● Directions for this task: Repeat each entry as written, dropping any picture you find.

##########

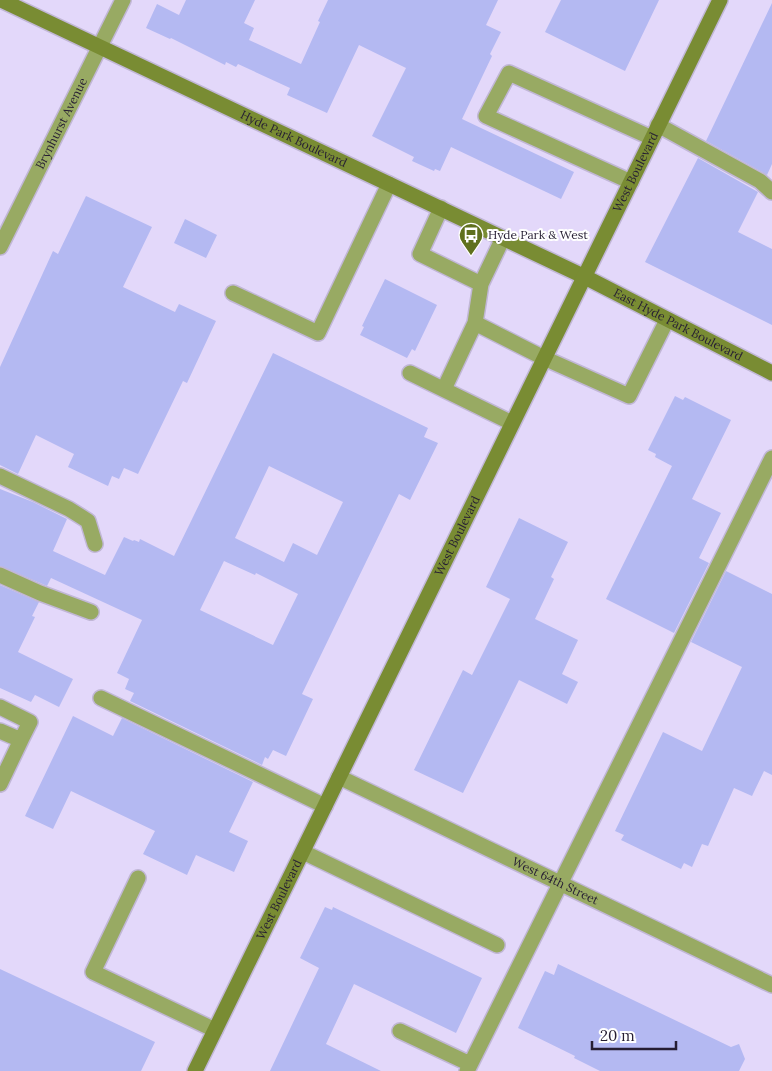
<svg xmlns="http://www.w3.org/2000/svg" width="772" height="1071" viewBox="0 0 772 1071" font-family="Lora,serif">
	<rect width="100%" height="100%" fill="#e3d8fa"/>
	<path fill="#b4b9f2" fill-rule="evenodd" d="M 186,0 L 255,0 L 244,23 L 254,28 L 249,40 L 301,64 L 320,22 L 318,21 L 328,0 L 498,0 L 486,25 L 501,32 L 490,54 L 492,56 L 462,119 L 574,172 L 561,199 L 451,147 L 440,171 L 435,169 L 434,171 L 412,161 L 414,157 L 372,136 L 406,68 L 359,45 L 327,113 L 287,95 L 290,88 L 238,64 L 236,67 L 226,62 L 225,65 L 171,38 L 170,39 L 146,28 L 157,4 L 179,15 Z
		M 561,0 L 659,0 L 625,71 L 545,32 Z
		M 772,3 L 772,164 L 767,175 L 706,141 Z
		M 698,158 L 758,192 L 738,232 L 772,249 L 772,325 L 645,262 Z
		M 86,196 L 152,227 L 123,287 L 175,312 L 179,304 L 216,321 L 187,383 L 183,381 L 138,474 L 124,468 L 119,479 L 112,476 L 108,486 L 68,467 L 74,454 L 36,435 L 18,474 L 0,465 L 0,367 L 53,251 L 58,254 Z
		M 185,219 L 217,235 L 206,258 L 174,243 Z
		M 385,279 L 437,305 L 415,351 L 412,349 L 407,358 L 360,335 L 364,327 L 362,326 Z
		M 273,353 L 428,428 L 424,437 L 438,443 L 410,500 L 399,494 L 332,632 L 302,694 L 313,699 L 286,756 L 273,750 L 268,759 L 265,757 L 262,765 L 130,701 L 134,693 L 125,689 L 129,679 L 117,673 L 142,620 L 51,578 L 47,586 L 0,566 L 0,489 L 33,502 L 67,519 L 53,551 L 105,575 L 124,537 L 133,541 L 134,540 L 139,542 L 140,539 L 174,556 ZM 269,466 L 343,502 L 317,555 L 293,543 L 284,562 L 235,538 ZM 224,561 L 255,575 L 256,573 L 298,594 L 273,645 L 200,610 Z
		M 675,396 L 683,400 L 685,397 L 731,420 L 692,499 L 721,513 L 699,558 L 709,563 L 674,633 L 606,599 L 672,466 L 655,457 L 656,454 L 648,450 Z
		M 519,518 L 568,542 L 551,577 L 554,579 L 535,619 L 578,640 L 562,674 L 578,682 L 567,704 L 519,680 L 463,793 L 414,770 L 463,670 L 472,675 L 510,599 L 486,587 Z
		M 726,571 L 772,594 L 772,775 L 764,771 L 752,796 L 734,788 L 708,846 L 702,844 L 692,867 L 684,863 L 681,869 L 621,840 L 624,835 L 615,831 L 663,732 L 702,751 L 742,667 L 691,642 Z
		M 0,585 L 39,602 L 32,616 L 35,617 L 18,652 L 73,679 L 59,707 L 35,695 L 31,702 L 0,688 Z
		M 73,716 L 113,736 L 122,718 L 253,782 L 229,832 L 248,841 L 234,872 L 196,855 L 187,875 L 143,854 L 155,831 L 71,791 L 53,829 L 25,816 Z
		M 325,907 L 332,910 L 333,907 L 482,978 L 456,1033 L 354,984 L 326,1044 L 381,1071 L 270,1071 L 319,968 L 300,958 Z
		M 558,964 L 731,1047 L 739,1044 L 745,1059 L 739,1071 L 600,1071 L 574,1058 L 575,1056 L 518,1028 L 545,971 L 554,975 Z
		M 0,969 L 155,1042 L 141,1071 L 0,1071 Z"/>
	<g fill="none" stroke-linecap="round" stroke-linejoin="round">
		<g stroke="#c1b7d6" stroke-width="18">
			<path id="lane" d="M 658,125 L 760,181 L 772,192
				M 631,182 L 486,116 L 509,73 L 652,138
				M 441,208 L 420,254 L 481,284 L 475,323 L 444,389
				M 481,284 L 503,238
				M 233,293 L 318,333 L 389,184
				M 475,323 L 544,358 L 629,396 L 667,320
				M 410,373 L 512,423
				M 0,476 L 69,509 L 88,521 L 95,544
				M 0,575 L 40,593 L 91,612
				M 101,698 L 325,806
				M 0,707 L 30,722 L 21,740 L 0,731
				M 0,784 L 21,740
				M 303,852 L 497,945
				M 138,878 L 93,972 L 215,1030
				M 400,1031 L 470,1064
				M 467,1071 L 772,458"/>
		</g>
		<g stroke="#c1b7d6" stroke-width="18">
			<g id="street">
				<path id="s1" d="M 0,247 L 123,0"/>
				<path id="s2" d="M 339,777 L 772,985"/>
			</g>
		</g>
		<g stroke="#c1b7d6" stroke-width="18">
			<g id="secondary">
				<path id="s3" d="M 1,0 L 585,277 L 772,373"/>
				<path id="s4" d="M 195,1071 L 720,0"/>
			</g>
		</g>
		<use href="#lane" stroke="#98aa63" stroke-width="15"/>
		<use href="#street" stroke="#98aa63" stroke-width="15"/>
		<use href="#secondary" stroke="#798c33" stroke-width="15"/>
	</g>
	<defs>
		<g id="bus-pin" transform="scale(1.25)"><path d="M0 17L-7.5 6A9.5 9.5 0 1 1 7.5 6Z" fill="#5f701d" stroke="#fff"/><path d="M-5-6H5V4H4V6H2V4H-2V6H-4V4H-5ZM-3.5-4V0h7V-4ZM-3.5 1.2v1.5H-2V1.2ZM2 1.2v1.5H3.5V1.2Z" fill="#fff"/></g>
	</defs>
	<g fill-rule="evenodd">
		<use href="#bus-pin" x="471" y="235"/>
	</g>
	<g text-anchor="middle" stroke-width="4" stroke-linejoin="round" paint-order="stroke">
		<g font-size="12" fill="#261e33" stroke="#fff">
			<text dy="4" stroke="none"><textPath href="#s1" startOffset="138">Brynhurst Avenue</textPath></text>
			<text dy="4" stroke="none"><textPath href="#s3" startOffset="324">Hyde Park Boulevard</textPath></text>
			<text dy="4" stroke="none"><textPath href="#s4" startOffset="1001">West Boulevard</textPath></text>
			<text dy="4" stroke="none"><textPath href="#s3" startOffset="751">East Hyde Park Boulevard</textPath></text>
			<text dy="4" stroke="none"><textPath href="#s4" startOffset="596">West Boulevard</textPath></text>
			<text dy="4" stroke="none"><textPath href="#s2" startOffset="240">West 64th Street</textPath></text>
			<text dy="4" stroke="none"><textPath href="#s4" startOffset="191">West Boulevard</textPath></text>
		</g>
		<g font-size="12" fill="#261e33" stroke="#fff" text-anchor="start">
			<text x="488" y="239">Hyde Park &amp; West</text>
		</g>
	</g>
	<path d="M592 1041v8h84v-8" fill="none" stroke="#261e33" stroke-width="2.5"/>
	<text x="600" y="1041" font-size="15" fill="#261e33" stroke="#ffffff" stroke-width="4" paint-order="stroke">20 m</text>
</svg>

##########

● Answer:
<svg xmlns="http://www.w3.org/2000/svg" width="772" height="1071" viewBox="0 0 772 1071" font-family="Lora,serif">
	<rect width="100%" height="100%" fill="#e3d8fa"/>
	<path fill="#b4b9f2" fill-rule="evenodd" d="M 186,0 L 255,0 L 244,23 L 254,28 L 249,40 L 301,64 L 320,22 L 318,21 L 328,0 L 498,0 L 486,25 L 501,32 L 490,54 L 492,56 L 462,119 L 574,172 L 561,199 L 451,147 L 440,171 L 435,169 L 434,171 L 412,161 L 414,157 L 372,136 L 406,68 L 359,45 L 327,113 L 287,95 L 290,88 L 238,64 L 236,67 L 226,62 L 225,65 L 171,38 L 170,39 L 146,28 L 157,4 L 179,15 Z
		M 561,0 L 659,0 L 625,71 L 545,32 Z
		M 772,3 L 772,164 L 767,175 L 706,141 Z
		M 698,158 L 758,192 L 738,232 L 772,249 L 772,325 L 645,262 Z
		M 86,196 L 152,227 L 123,287 L 175,312 L 179,304 L 216,321 L 187,383 L 183,381 L 138,474 L 124,468 L 119,479 L 112,476 L 108,486 L 68,467 L 74,454 L 36,435 L 18,474 L 0,465 L 0,367 L 53,251 L 58,254 Z
		M 185,219 L 217,235 L 206,258 L 174,243 Z
		M 385,279 L 437,305 L 415,351 L 412,349 L 407,358 L 360,335 L 364,327 L 362,326 Z
		M 273,353 L 428,428 L 424,437 L 438,443 L 410,500 L 399,494 L 332,632 L 302,694 L 313,699 L 286,756 L 273,750 L 268,759 L 265,757 L 262,765 L 130,701 L 134,693 L 125,689 L 129,679 L 117,673 L 142,620 L 51,578 L 47,586 L 0,566 L 0,489 L 33,502 L 67,519 L 53,551 L 105,575 L 124,537 L 133,541 L 134,540 L 139,542 L 140,539 L 174,556 ZM 269,466 L 343,502 L 317,555 L 293,543 L 284,562 L 235,538 ZM 224,561 L 255,575 L 256,573 L 298,594 L 273,645 L 200,610 Z
		M 675,396 L 683,400 L 685,397 L 731,420 L 692,499 L 721,513 L 699,558 L 709,563 L 674,633 L 606,599 L 672,466 L 655,457 L 656,454 L 648,450 Z
		M 519,518 L 568,542 L 551,577 L 554,579 L 535,619 L 578,640 L 562,674 L 578,682 L 567,704 L 519,680 L 463,793 L 414,770 L 463,670 L 472,675 L 510,599 L 486,587 Z
		M 726,571 L 772,594 L 772,775 L 764,771 L 752,796 L 734,788 L 708,846 L 702,844 L 692,867 L 684,863 L 681,869 L 621,840 L 624,835 L 615,831 L 663,732 L 702,751 L 742,667 L 691,642 Z
		M 0,585 L 39,602 L 32,616 L 35,617 L 18,652 L 73,679 L 59,707 L 35,695 L 31,702 L 0,688 Z
		M 73,716 L 113,736 L 122,718 L 253,782 L 229,832 L 248,841 L 234,872 L 196,855 L 187,875 L 143,854 L 155,831 L 71,791 L 53,829 L 25,816 Z
		M 325,907 L 332,910 L 333,907 L 482,978 L 456,1033 L 354,984 L 326,1044 L 381,1071 L 270,1071 L 319,968 L 300,958 Z
		M 558,964 L 731,1047 L 739,1044 L 745,1059 L 739,1071 L 600,1071 L 574,1058 L 575,1056 L 518,1028 L 545,971 L 554,975 Z
		M 0,969 L 155,1042 L 141,1071 L 0,1071 Z"/>
	<g fill="none" stroke-linecap="round" stroke-linejoin="round">
		<g stroke="#c1b7d6" stroke-width="18">
			<path id="lane" d="M 658,125 L 760,181 L 772,192
				M 631,182 L 486,116 L 509,73 L 652,138
				M 441,208 L 420,254 L 481,284 L 475,323 L 444,389
				M 481,284 L 503,238
				M 233,293 L 318,333 L 389,184
				M 475,323 L 544,358 L 629,396 L 667,320
				M 410,373 L 512,423
				M 0,476 L 69,509 L 88,521 L 95,544
				M 0,575 L 40,593 L 91,612
				M 101,698 L 325,806
				M 0,707 L 30,722 L 21,740 L 0,731
				M 0,784 L 21,740
				M 303,852 L 497,945
				M 138,878 L 93,972 L 215,1030
				M 400,1031 L 470,1064
				M 467,1071 L 772,458"/>
		</g>
		<g stroke="#c1b7d6" stroke-width="18">
			<g id="street">
				<path id="s1" d="M 0,247 L 123,0"/>
				<path id="s2" d="M 339,777 L 772,985"/>
			</g>
		</g>
		<g stroke="#c1b7d6" stroke-width="18">
			<g id="secondary">
				<path id="s3" d="M 1,0 L 585,277 L 772,373"/>
				<path id="s4" d="M 195,1071 L 720,0"/>
			</g>
		</g>
		<use href="#lane" stroke="#98aa63" stroke-width="15"/>
		<use href="#street" stroke="#98aa63" stroke-width="15"/>
		<use href="#secondary" stroke="#798c33" stroke-width="15"/>
	</g>
	<defs>
		<g id="bus-pin" transform="scale(1.25)"><path d="M0 17L-7.5 6A9.5 9.5 0 1 1 7.5 6Z" fill="#5f701d" stroke="#fff"/><path d="M-5-6H5V4H4V6H2V4H-2V6H-4V4H-5ZM-3.5-4V0h7V-4ZM-3.5 1.2v1.5H-2V1.2ZM2 1.2v1.5H3.5V1.2Z" fill="#fff"/></g>
	</defs>
	<g fill-rule="evenodd">
		<use href="#bus-pin" x="471" y="235"/>
	</g>
	<g text-anchor="middle" stroke-width="4" stroke-linejoin="round" paint-order="stroke">
		<g font-size="12" fill="#261e33" stroke="#fff">
			<text dy="4" stroke="none"><textPath href="#s1" startOffset="138">Brynhurst Avenue</textPath></text>
			<text dy="4" stroke="none"><textPath href="#s3" startOffset="324">Hyde Park Boulevard</textPath></text>
			<text dy="4" stroke="none"><textPath href="#s4" startOffset="1001">West Boulevard</textPath></text>
			<text dy="4" stroke="none"><textPath href="#s3" startOffset="751">East Hyde Park Boulevard</textPath></text>
			<text dy="4" stroke="none"><textPath href="#s4" startOffset="596">West Boulevard</textPath></text>
			<text dy="4" stroke="none"><textPath href="#s2" startOffset="240">West 64th Street</textPath></text>
			<text dy="4" stroke="none"><textPath href="#s4" startOffset="191">West Boulevard</textPath></text>
		</g>
		<g font-size="12" fill="#261e33" stroke="#fff" text-anchor="start">
			<text x="488" y="239">Hyde Park &amp; West</text>
		</g>
	</g>
	<path d="M592 1041v8h84v-8" fill="none" stroke="#261e33" stroke-width="2.5"/>
	<text x="600" y="1041" font-size="15" fill="#261e33" stroke="#ffffff" stroke-width="4" paint-order="stroke">20 m</text>
</svg>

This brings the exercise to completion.